In the entries below, find the lines with the word "String" and copy them.

(Available data begins)

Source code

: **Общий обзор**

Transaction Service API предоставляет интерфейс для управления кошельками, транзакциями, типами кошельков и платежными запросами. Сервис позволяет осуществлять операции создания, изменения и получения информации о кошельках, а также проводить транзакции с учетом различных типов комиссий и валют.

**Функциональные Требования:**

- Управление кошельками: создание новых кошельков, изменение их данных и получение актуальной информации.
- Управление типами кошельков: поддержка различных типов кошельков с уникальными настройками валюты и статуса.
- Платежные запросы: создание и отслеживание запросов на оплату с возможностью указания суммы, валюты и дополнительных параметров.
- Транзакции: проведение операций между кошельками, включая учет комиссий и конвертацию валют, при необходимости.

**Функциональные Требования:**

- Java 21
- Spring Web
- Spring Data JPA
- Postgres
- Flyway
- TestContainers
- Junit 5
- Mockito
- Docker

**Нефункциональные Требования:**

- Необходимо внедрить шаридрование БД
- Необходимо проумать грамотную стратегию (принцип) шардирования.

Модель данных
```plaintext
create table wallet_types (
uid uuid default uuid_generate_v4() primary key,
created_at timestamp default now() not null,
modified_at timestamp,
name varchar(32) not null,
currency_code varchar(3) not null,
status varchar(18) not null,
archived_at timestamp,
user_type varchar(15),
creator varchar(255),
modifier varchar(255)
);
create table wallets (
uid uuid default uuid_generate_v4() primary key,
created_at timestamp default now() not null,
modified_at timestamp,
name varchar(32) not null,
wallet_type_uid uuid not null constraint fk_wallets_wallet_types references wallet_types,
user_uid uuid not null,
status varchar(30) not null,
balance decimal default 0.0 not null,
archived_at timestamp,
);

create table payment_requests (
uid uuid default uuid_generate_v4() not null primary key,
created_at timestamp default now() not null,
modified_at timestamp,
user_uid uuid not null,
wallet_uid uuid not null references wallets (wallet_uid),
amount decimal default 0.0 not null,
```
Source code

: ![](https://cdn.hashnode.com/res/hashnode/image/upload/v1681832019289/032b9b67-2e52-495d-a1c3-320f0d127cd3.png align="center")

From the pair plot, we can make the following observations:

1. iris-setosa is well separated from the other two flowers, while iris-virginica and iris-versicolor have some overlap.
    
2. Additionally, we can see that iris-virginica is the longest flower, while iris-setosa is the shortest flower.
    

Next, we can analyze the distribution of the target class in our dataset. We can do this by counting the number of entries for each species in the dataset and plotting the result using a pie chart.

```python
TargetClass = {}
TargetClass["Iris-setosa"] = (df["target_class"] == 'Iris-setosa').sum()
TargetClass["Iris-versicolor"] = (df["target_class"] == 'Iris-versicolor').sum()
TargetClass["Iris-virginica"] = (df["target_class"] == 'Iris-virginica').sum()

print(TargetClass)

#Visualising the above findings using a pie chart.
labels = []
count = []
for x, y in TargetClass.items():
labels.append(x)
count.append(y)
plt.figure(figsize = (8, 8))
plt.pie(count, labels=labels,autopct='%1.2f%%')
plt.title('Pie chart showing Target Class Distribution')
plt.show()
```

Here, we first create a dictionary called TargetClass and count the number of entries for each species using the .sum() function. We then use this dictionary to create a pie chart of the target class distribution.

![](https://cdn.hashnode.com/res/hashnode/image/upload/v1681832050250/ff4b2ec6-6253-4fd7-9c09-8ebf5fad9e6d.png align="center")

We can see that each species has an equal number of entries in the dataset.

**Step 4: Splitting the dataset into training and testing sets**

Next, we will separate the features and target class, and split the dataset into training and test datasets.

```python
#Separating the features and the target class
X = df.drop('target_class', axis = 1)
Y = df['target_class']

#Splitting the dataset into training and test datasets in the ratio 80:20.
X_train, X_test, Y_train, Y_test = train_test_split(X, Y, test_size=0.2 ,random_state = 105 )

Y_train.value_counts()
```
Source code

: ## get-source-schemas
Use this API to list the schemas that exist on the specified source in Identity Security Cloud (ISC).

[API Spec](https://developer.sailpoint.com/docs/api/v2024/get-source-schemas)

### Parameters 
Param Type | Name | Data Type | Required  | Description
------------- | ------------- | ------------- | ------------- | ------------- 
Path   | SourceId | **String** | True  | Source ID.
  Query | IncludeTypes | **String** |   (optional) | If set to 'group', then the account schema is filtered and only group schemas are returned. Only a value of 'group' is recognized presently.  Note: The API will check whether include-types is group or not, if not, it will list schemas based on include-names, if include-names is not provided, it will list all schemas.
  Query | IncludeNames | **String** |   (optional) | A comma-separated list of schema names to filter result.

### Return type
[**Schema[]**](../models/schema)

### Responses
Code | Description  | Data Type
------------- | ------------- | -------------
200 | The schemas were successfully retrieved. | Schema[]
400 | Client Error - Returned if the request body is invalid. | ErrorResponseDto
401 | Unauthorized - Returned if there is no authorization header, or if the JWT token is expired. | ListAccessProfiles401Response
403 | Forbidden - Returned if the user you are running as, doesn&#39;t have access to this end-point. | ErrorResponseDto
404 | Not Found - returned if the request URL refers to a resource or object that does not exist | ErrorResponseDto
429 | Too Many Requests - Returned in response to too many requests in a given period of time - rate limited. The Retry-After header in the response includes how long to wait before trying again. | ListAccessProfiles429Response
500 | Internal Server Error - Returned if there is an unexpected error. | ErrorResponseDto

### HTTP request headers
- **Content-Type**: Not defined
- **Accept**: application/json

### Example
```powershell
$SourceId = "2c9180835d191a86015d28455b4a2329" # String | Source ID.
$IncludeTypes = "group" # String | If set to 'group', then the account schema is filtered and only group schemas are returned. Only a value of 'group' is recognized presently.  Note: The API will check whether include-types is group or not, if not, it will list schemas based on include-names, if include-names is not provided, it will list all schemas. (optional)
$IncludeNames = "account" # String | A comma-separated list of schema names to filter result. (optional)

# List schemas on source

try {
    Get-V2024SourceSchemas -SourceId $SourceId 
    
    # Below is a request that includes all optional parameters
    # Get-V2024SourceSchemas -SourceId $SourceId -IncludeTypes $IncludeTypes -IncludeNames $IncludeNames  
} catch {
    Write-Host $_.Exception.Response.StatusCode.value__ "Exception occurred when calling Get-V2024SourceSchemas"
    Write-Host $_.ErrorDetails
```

(Available data ends)

Your solution =>
Path   | SourceId | **String** | True  | Source ID.
  Query | IncludeTypes | **String** |   (optional) | If set to 'group', then the account schema is filtered and only group schemas are returned. Only a value of 'group' is recognized presently.  Note: The API will check whether include-types is group or not, if not, it will list schemas based on include-names, if include-names is not provided, it will list all schemas.
  Query | IncludeNames | **String** |   (optional) | A comma-separated list of schema names to filter result.
$SourceId = "2c9180835d191a86015d28455b4a2329" # String | Source ID.
$IncludeTypes = "group" # String | If set to 'group', then the account schema is filtered and only group schemas are returned. Only a value of 'group' is recognized presently.  Note: The API will check whether include-types is group or not, if not, it will list schemas based on include-names, if include-names is not provided, it will list all schemas. (optional)
$IncludeNames = "account" # String | A comma-separated list of schema names to filter result. (optional)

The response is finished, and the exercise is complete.